En juin 2017, cela fera cinquante ans que les territoires palestiniens sont occupés. Ne serait-ce pas l’occasion de revoir la stratégie palestinienne ?
Nous avons le droit de combattre l’occupation, mais nous avons aussi le devoir de nous accorder sur la forme de cette résistance. Avec des fusils ou des moyens pacifiques ? Il ne faut pas que la communauté internationale nous voie comme des criminels. L’exercice du droit à la résistance doit se faire à un coût minimum et avec une efficacité maximale.
La société israélienne s’oriente de plus en plus à droite. La paix reste-t-elle possible ? Les Israéliens sont des sentimentaux, comme les Arabes.

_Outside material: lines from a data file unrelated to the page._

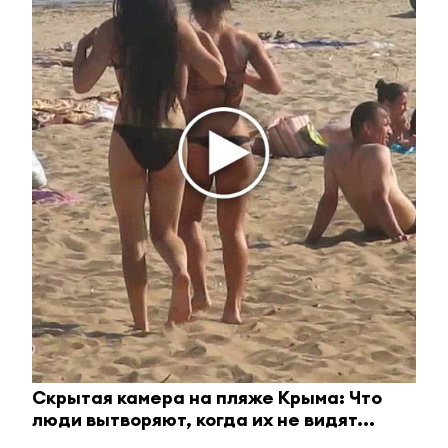
Этот танец невесты оставит вас без слов!
Пересмотрела 10 раз
i
Скрытая камера на пляже Крыма: Что
люди вытворяют, когда их не видят...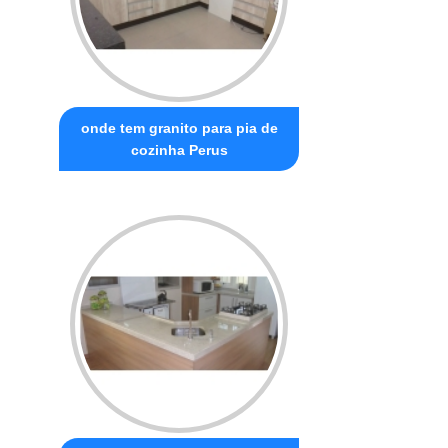
onde tem granito para pia de
cozinha Perus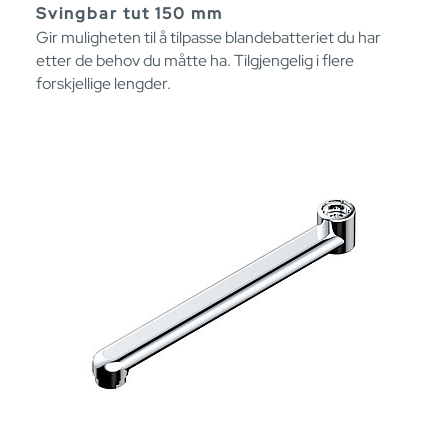
Svingbar tut 150 mm
Gir muligheten til å tilpasse blandebatteriet du har
etter de behov du måtte ha. Tilgjengelig i flere
forskjellige lengder.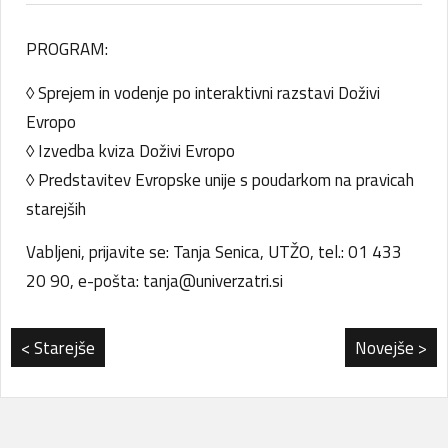
PROGRAM:
◊ Sprejem in vodenje po interaktivni razstavi Doživi
Evropo
◊ Izvedba kviza Doživi Evropo
◊ Predstavitev Evropske unije s poudarkom na pravicah
starejših
Vabljeni, prijavite se: Tanja Senica, UTŽO, tel.: 01 433
20 90, e-pošta: tanja@univerzatri.si
< Starejše
Novejše >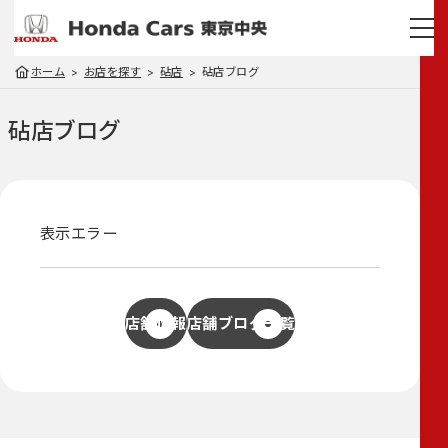
ホーム
お店を探す
砧店
砧店ブログ
砧店
ブログ
表示エラー
店舗情報
店舗ブログ一覧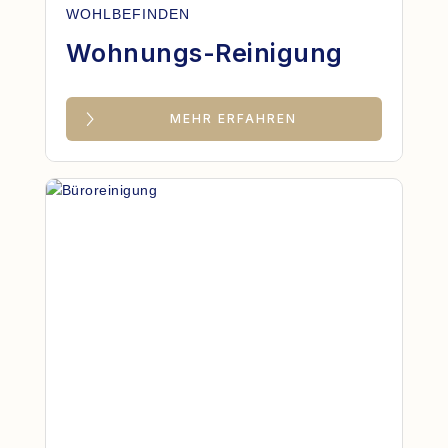
WOHLBEFINDEN
Wohnungs-Reinigung
MEHR ERFAHREN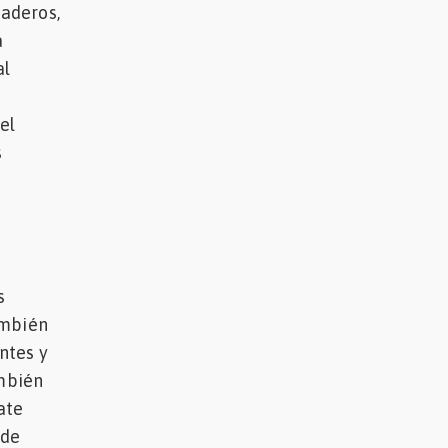
aderos,
a
al
el
s
s
ambién
ntes y
ambién
ate
 de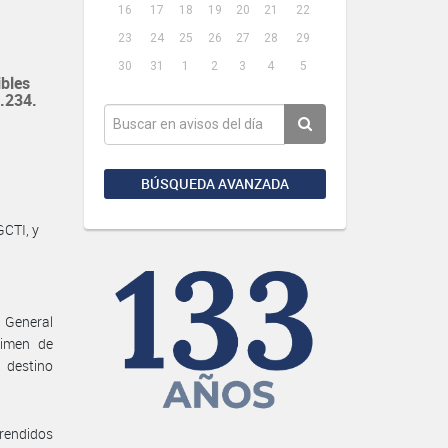
16
17
18
19
20
21
22
23
24
25
26
27
28
29
30
31
1
2
3
4
5
ibles
1.234.
BÚSQUEDA AVANZADA
CTI, y
n General
gimen de
 destino
prendidos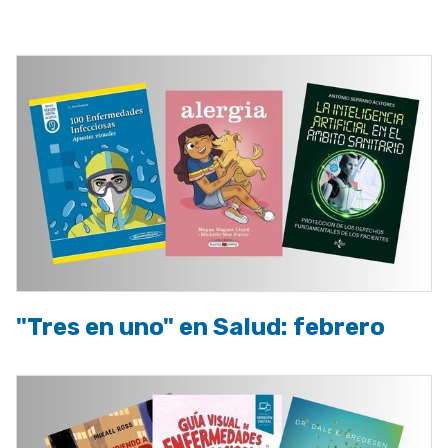
a
la
navegación
"Tres en uno" en Salud: febrero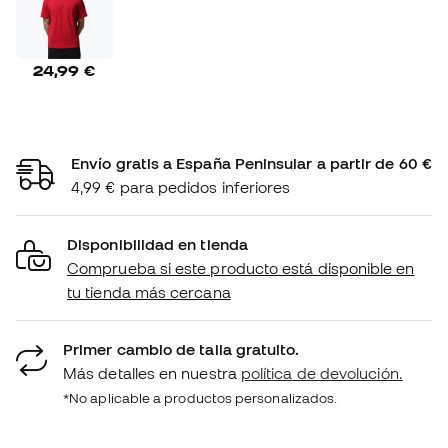
24,99 €
Envío gratis a España Peninsular a partir de 60 €
4,99 € para pedidos inferiores
Disponibilidad en tienda
Comprueba si este producto está disponible en
tu tienda más cercana
Primer cambio de talla gratuito.
Más detalles en nuestra
política de devolución.
*No aplicable a productos personalizados.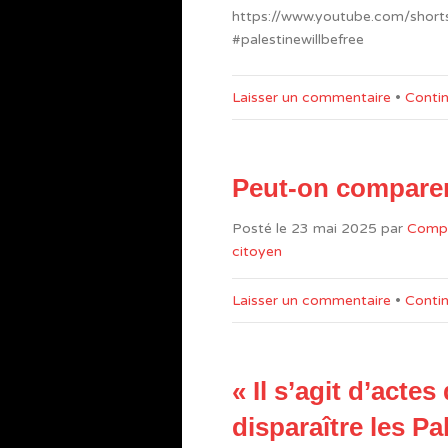
https://www.youtube.com/shor
#palestinewillbefree
Laisser un commentaire
•
Contin
Peut-on comparer
Posté le
23 mai 2025
par
Comp
citoyen
Laisser un commentaire
•
Contin
« Il s’agit d’actes
disparaître les Pa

De mon point de vue, ils veulent la paix. Ceux qui soutiennent Nétanyahou aujourd’hui sont les mêmes qui ont soutenu Yitzhak Rabin [premier ministre de 1992 à son assassinat en 1995] lors du processus de paix, ou Ehoud Barak [premier ministre de 1999 à 2001] lors du retrait du Liban [en 2000]. L’important, c’est ce que veulent les dirigeants israéliens. Nétanyahou est aujourd’hui semblable à n’importe quel despote arabe, avec quelques touches de démocratie en plus. Il contrôle 100 % de la vie politique israélienne. Malheureusement, au sein du Likoud [droite nationaliste] comme du Parti travailliste, je ne vois personne capable de lui succéder et d’imposer les décisions nécessaires à la paix.